_SET OF TASKS_.
1/ In the piece on the music of Laurence Crane, since when has British experimental visual and installation art been given enormous prominence?
2/ Using the piece on the music of Laurence Crane, explain why being British can seem tricky for someone present mainly in the musical world.

_PASSAGE TO READ_.
○ ○ ○ ○ ○

Thursday, 5 March 2015

The music of Laurence Crane

photo: Co Broerse
It’s damn tricky being British. Or at least it can seem so if one is present mainly (or only) in the musical world. To spell it out, our musical culture seems at the moment to be split between, on the one hand ‘heritage’ rock acts, posh young starlets pushing out a neverending stream of indie-tronica (with alarmingly large followings and airplay), and on the other a world of classical music in a perpetual state of nostalgic afraidness. This of course does not include any mention of the British avant-garde—if one can speak of such a thing. Of course, one can, and should—but the weird thing is, given the enormous prominence granted to British experimental visual and installation art since the 1990s, the parallel traditions in music (i.e. those things that occurred with and following the Scratch Orchestra) remain obscure and largely ignored.

○ ○ ○ ○ ○

_DATASET RECORDS_.
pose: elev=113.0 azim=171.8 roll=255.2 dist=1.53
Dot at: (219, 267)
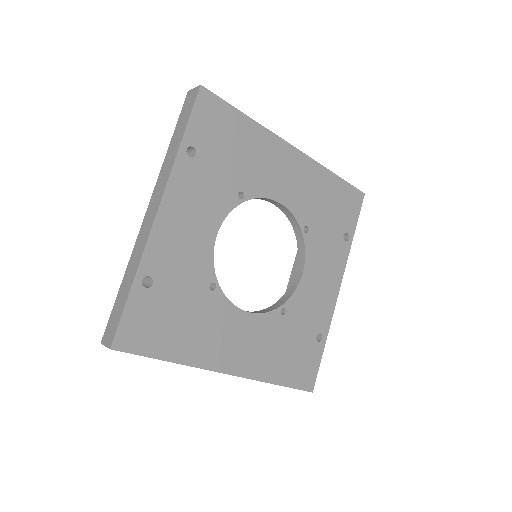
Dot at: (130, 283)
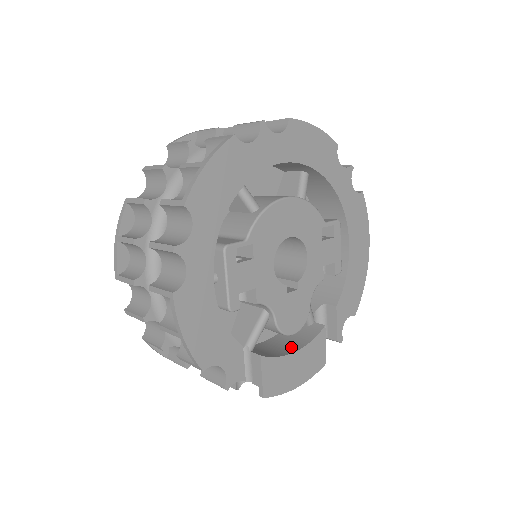
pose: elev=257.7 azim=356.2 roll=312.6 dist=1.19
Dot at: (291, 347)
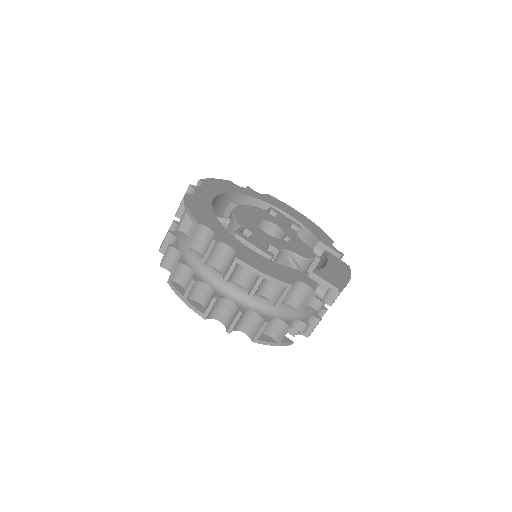
Dot at: occluded
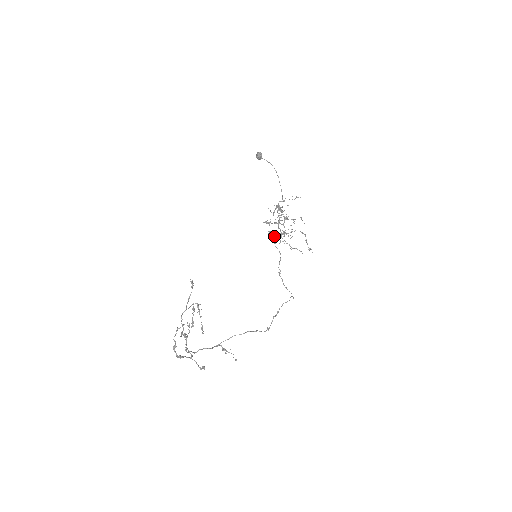
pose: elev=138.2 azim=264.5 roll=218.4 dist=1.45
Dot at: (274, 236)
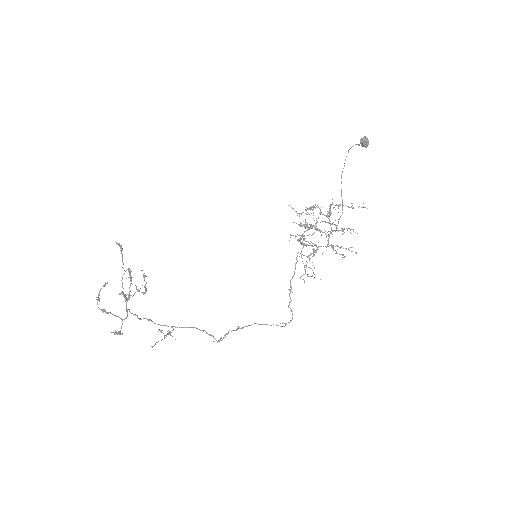
Dot at: occluded
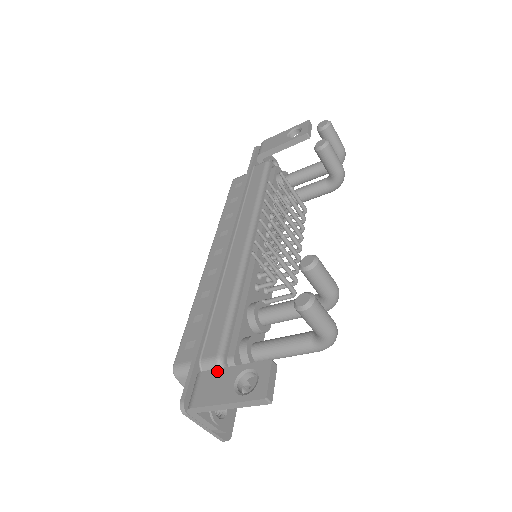
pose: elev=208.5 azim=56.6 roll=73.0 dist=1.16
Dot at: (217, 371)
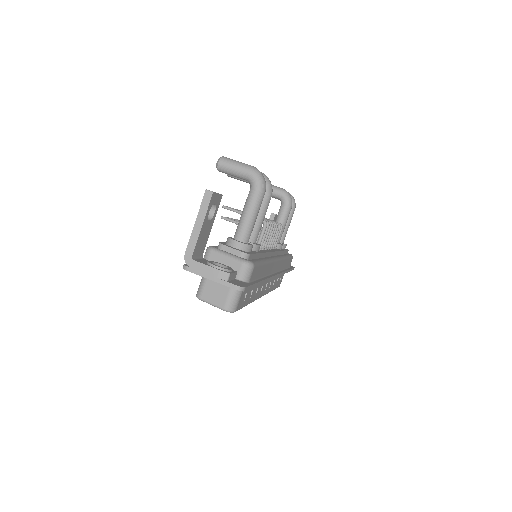
Dot at: occluded
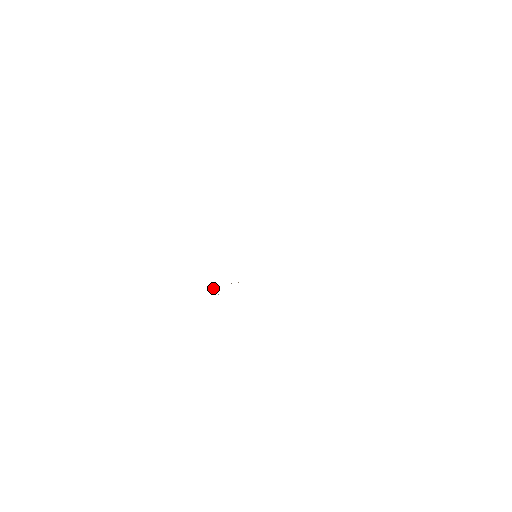
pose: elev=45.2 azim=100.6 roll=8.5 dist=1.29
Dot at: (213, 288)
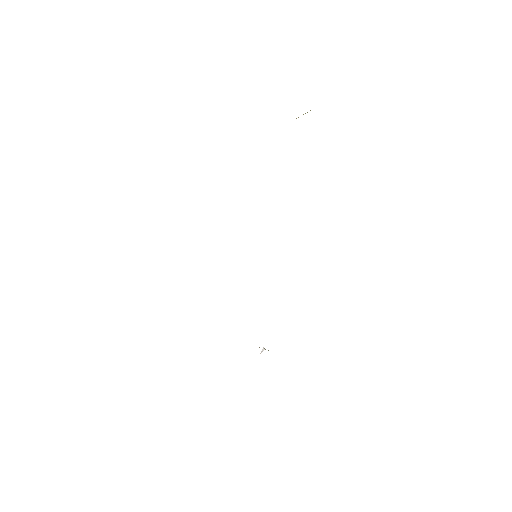
Dot at: occluded
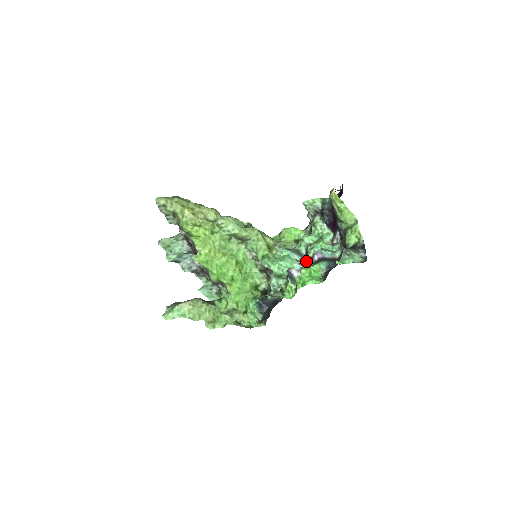
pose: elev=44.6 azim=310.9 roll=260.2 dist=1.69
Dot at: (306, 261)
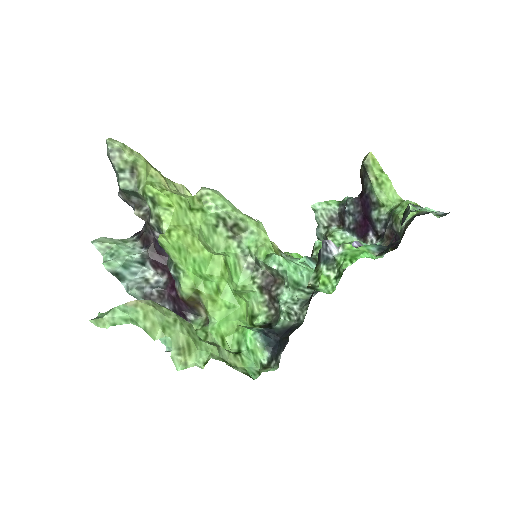
Dot at: occluded
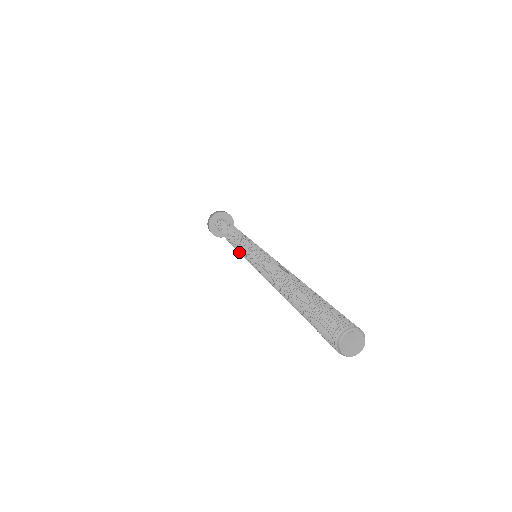
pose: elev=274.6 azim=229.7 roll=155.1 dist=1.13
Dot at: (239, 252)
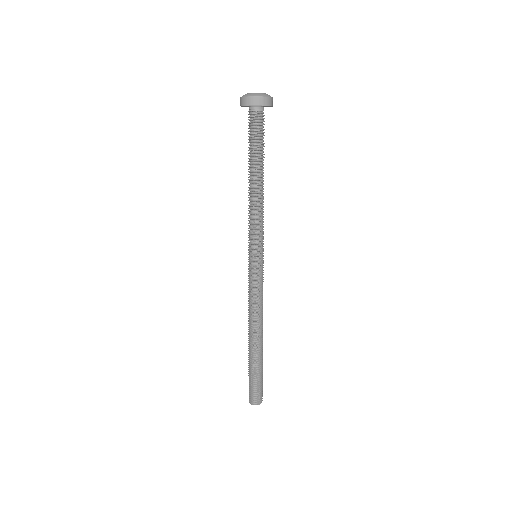
Dot at: (248, 225)
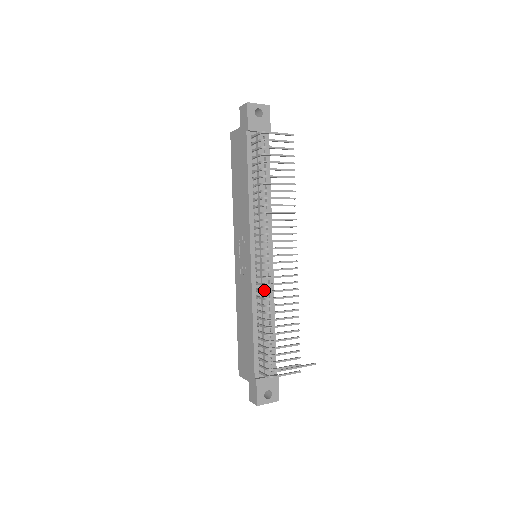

○ ○ ○ ○ ○

_ANSWERS BY TASK_.
1/ Since the 1990s.

2/ British musical culture seems split between "heritage" rock acts and posh young starlets producing indie-tronica on one side, and classical music stuck in "a perpetual state of nostalgic afraidness" on the other. Meanwhile, the British avant-garde music traditions that followed the Scratch Orchestra remain obscure and largely ignored, even though British experimental visual and installation art has been highly prominent.